TASK PROMPT:
Return, word for word, the line that contains "Transcribe the names" and every line after it through the end of the records.

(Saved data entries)
____________________
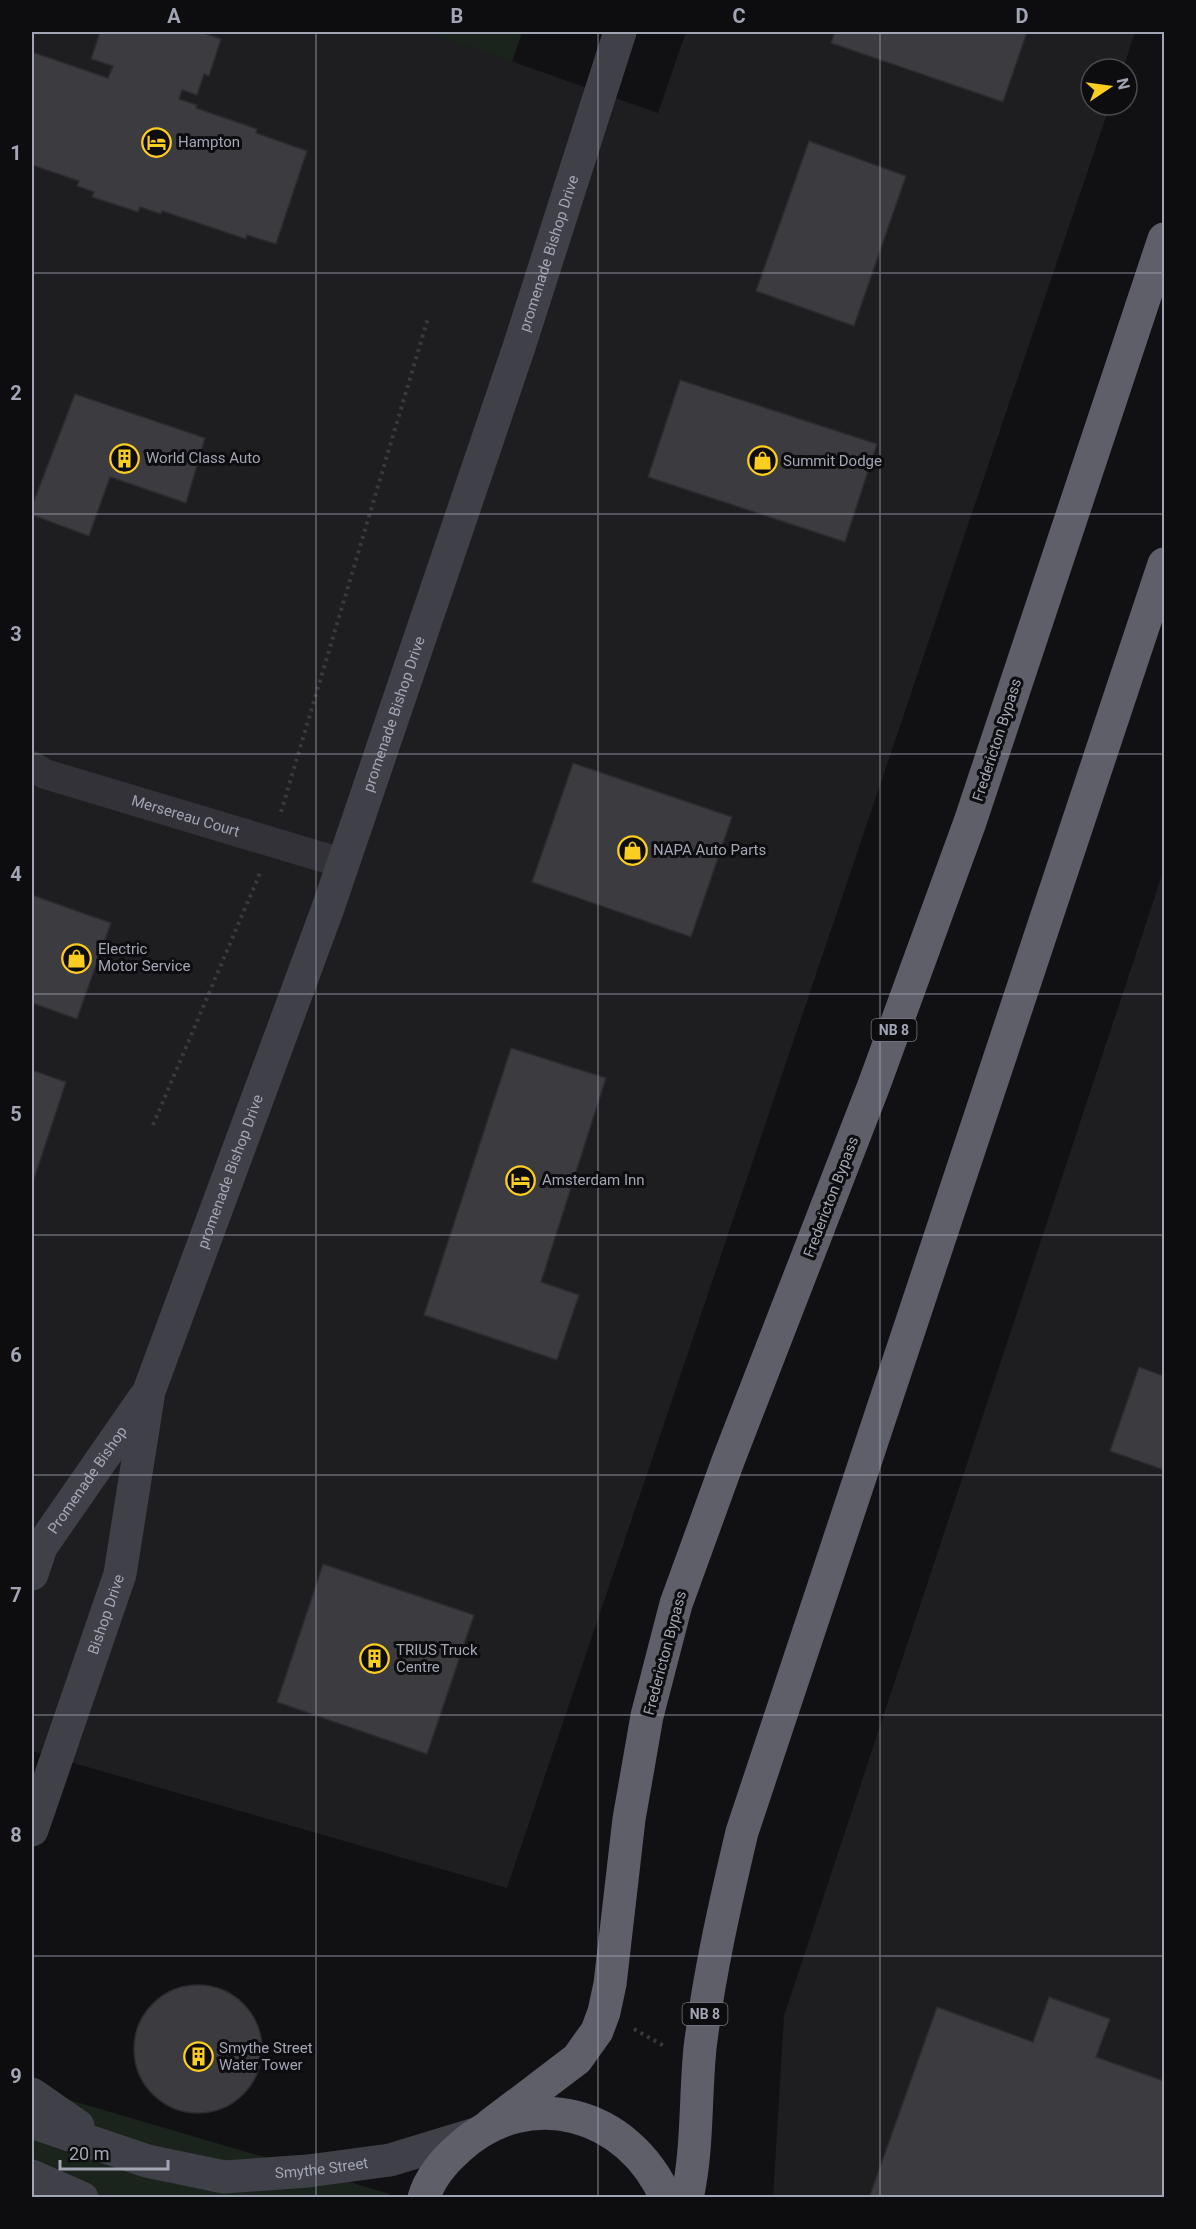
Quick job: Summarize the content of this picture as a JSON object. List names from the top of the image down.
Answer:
{
  "streets": {
    "highway": ["Fredericton Bypass", "NB 8"],
    "street": [
      "promenade Bishop Drive",
      "Mersereau Court",
      "Promenade Bishop",
      "Bishop Drive",
      "Smythe Street"
    ]
  },
  "crossings": [
    ["promenade Bishop Drive", "Mersereau Court"],
    ["promenade Bishop Drive", "Promenade Bishop"],
    ["promenade Bishop Drive", "Bishop Drive"],
    ["Fredericton Bypass", "Smythe Street"],
    ["Promenade Bishop", "Bishop Drive"]
  ],
  "places": {
    "hotel": ["Hampton", "Amsterdam Inn"],
    "building": ["World Class Auto", "TRIUS Truck Centre", "Smythe Street Water Tower"],
    "shop": ["Summit Dodge", "NAPA Auto Parts", "Electric Motor Service"]
  },
  "scale_bar": "20 m",
  "north": "right",
  "grid": {
    "columns": [
      "A",
      "B",
      "C",
      "D"
    ],
    "rows": [
      "1",
      "2",
      "3",
      "4",
      "5",
      "6",
      "7",
      "8",
      "9"
    ]
  }
}
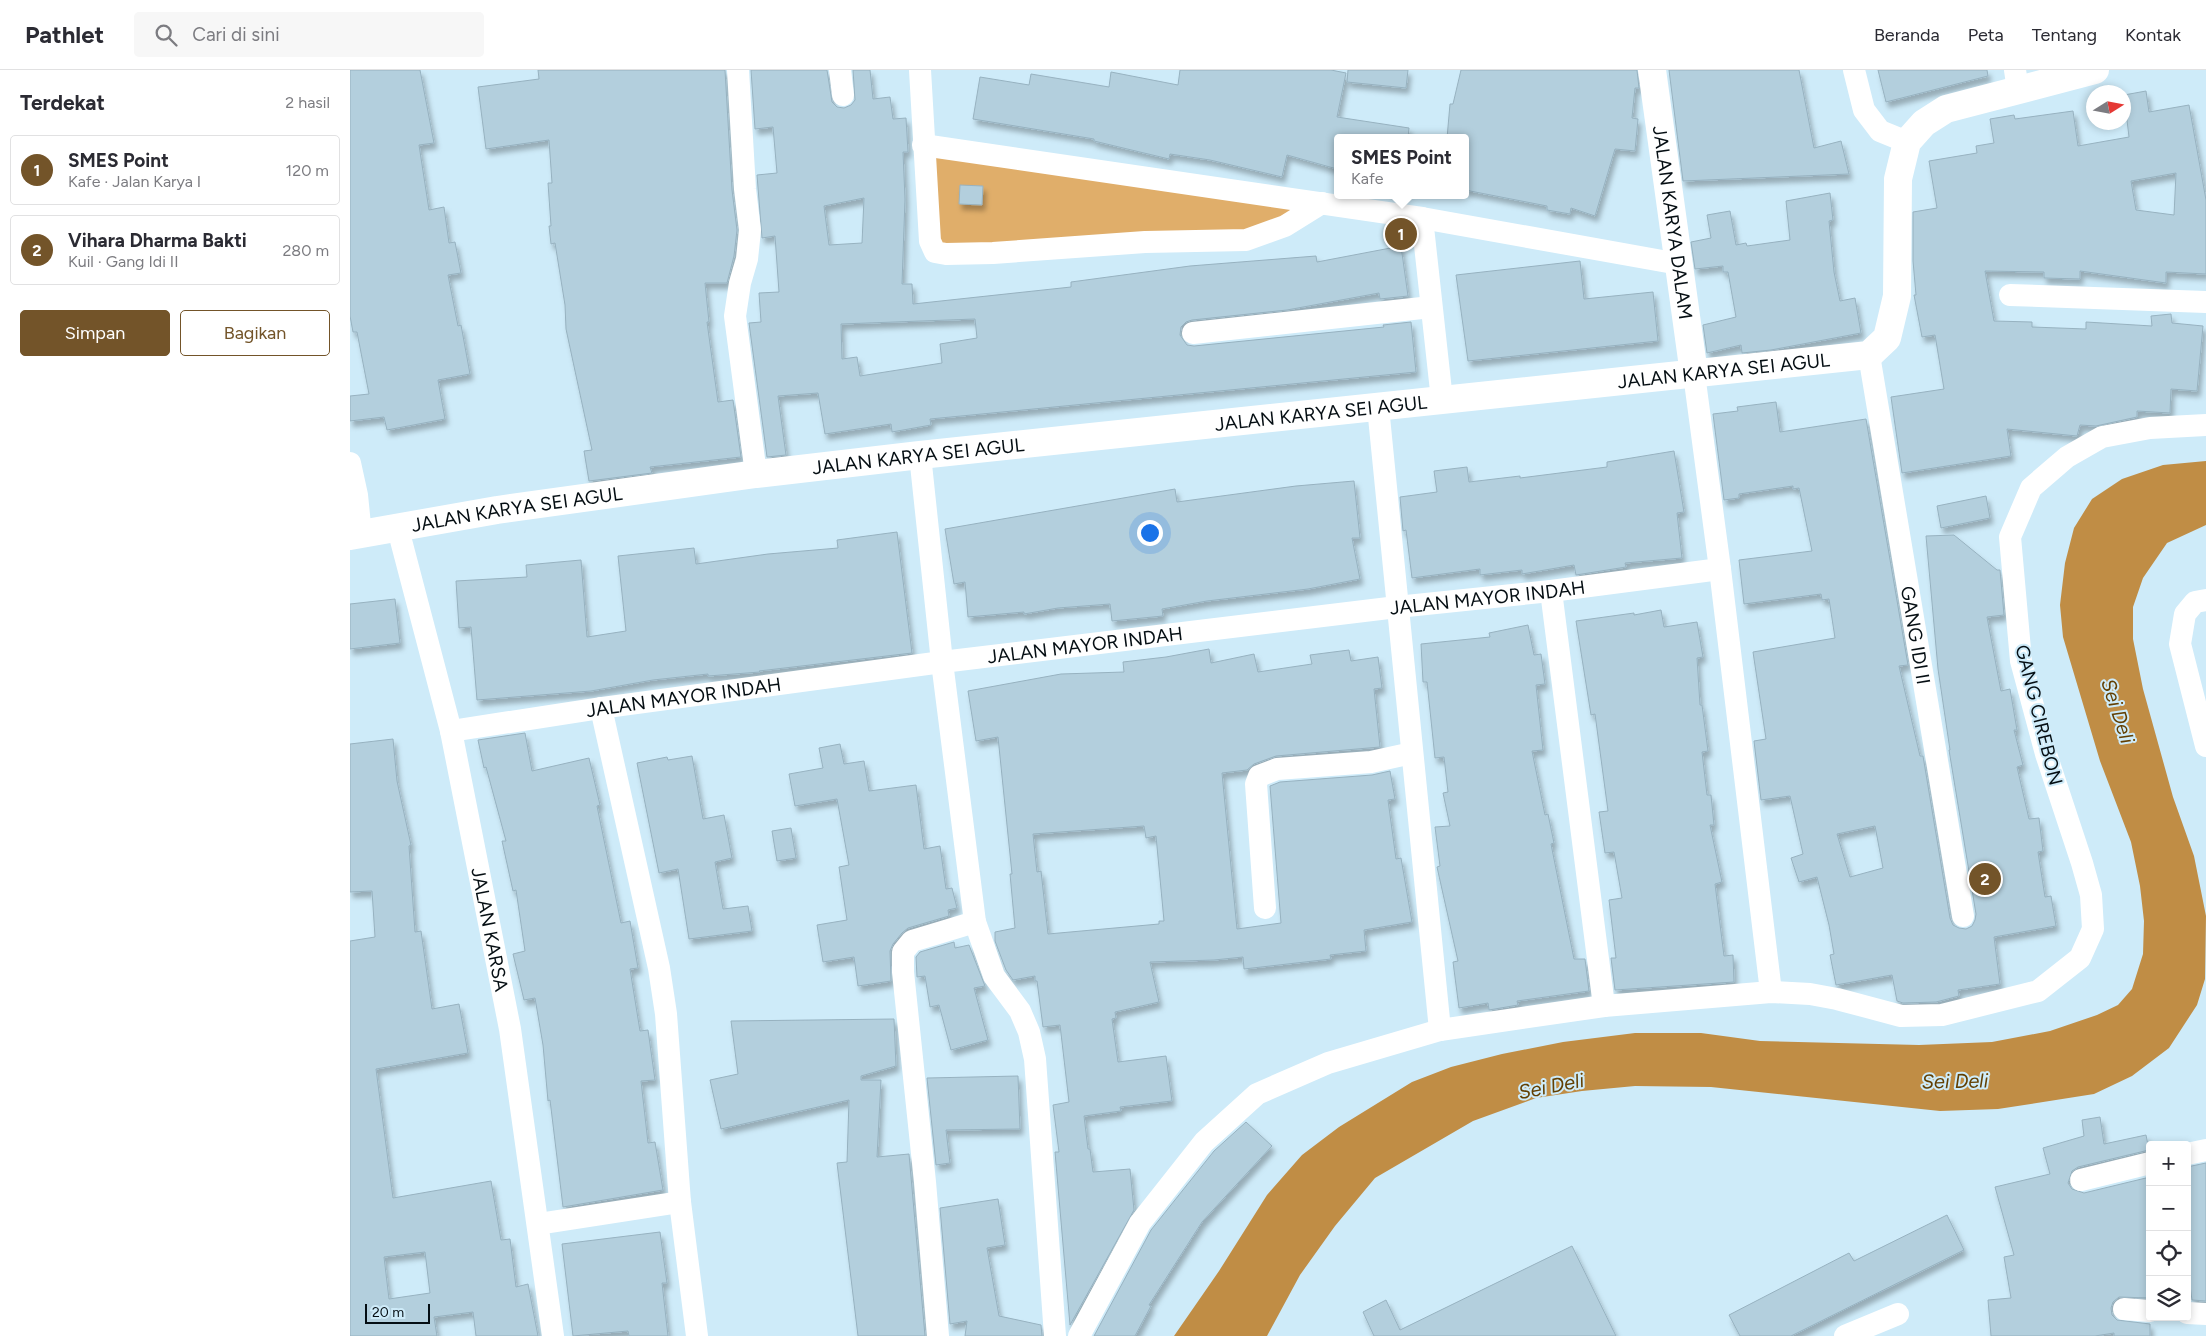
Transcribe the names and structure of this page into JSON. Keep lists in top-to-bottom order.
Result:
{
  "streets": {
    "main road": ["JALAN KARYA DALAM", "JALAN KARYA SEI AGUL"],
    "street": [
      "JALAN MAYOR INDAH",
      "GANG IDI II",
      "GANG CIREBON",
      "JALAN KARSA"
    ]
  },
  "crossings": [
    ["JALAN KARYA DALAM", "JALAN KARYA SEI AGUL"],
    ["JALAN KARYA SEI AGUL", "GANG IDI II"],
    ["JALAN KARYA SEI AGUL", "JALAN KARSA"],
    ["JALAN MAYOR INDAH", "JALAN KARSA"]
  ],
  "water": ["Sei Deli"],
  "scale_bar": "20 m",
  "north": "right",
  "page": {
    "header": "Pathlet",
    "search": "Cari di sini",
    "nav": [
      "Beranda",
      "Peta",
      "Tentang",
      "Kontak"
    ],
    "heading": ["Terdekat", "2 hasil"],
    "popup": ["SMES Point", "Kafe"],
    "list": [
      {
        "mark": "1",
        "name": "SMES Point",
        "note": "Kafe · Jalan Karya I",
        "value": "120 m"
      },
      {
        "mark": "2",
        "name": "Vihara Dharma Bakti",
        "note": "Kuil · Gang Idi II",
        "value": "280 m"
      }
    ],
    "pins": ["1", "2"],
    "buttons": ["Simpan", "Bagikan"],
    "map_buttons": ["+", "−"],
    "scale": "20 m"
  }
}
____________________
EXPECTED ANSWER:
Transcribe the names and structure of this page into JSON. Keep lists in top-to-bottom order.
Result:
{
  "streets": {
    "main road": ["JALAN KARYA DALAM", "JALAN KARYA SEI AGUL"],
    "street": [
      "JALAN MAYOR INDAH",
      "GANG IDI II",
      "GANG CIREBON",
      "JALAN KARSA"
    ]
  },
  "crossings": [
    ["JALAN KARYA DALAM", "JALAN KARYA SEI AGUL"],
    ["JALAN KARYA SEI AGUL", "GANG IDI II"],
    ["JALAN KARYA SEI AGUL", "JALAN KARSA"],
    ["JALAN MAYOR INDAH", "JALAN KARSA"]
  ],
  "water": ["Sei Deli"],
  "scale_bar": "20 m",
  "north": "right",
  "page": {
    "header": "Pathlet",
    "search": "Cari di sini",
    "nav": [
      "Beranda",
      "Peta",
      "Tentang",
      "Kontak"
    ],
    "heading": ["Terdekat", "2 hasil"],
    "popup": ["SMES Point", "Kafe"],
    "list": [
      {
        "mark": "1",
        "name": "SMES Point",
        "note": "Kafe · Jalan Karya I",
        "value": "120 m"
      },
      {
        "mark": "2",
        "name": "Vihara Dharma Bakti",
        "note": "Kuil · Gang Idi II",
        "value": "280 m"
      }
    ],
    "pins": ["1", "2"],
    "buttons": ["Simpan", "Bagikan"],
    "map_buttons": ["+", "−"],
    "scale": "20 m"
  }
}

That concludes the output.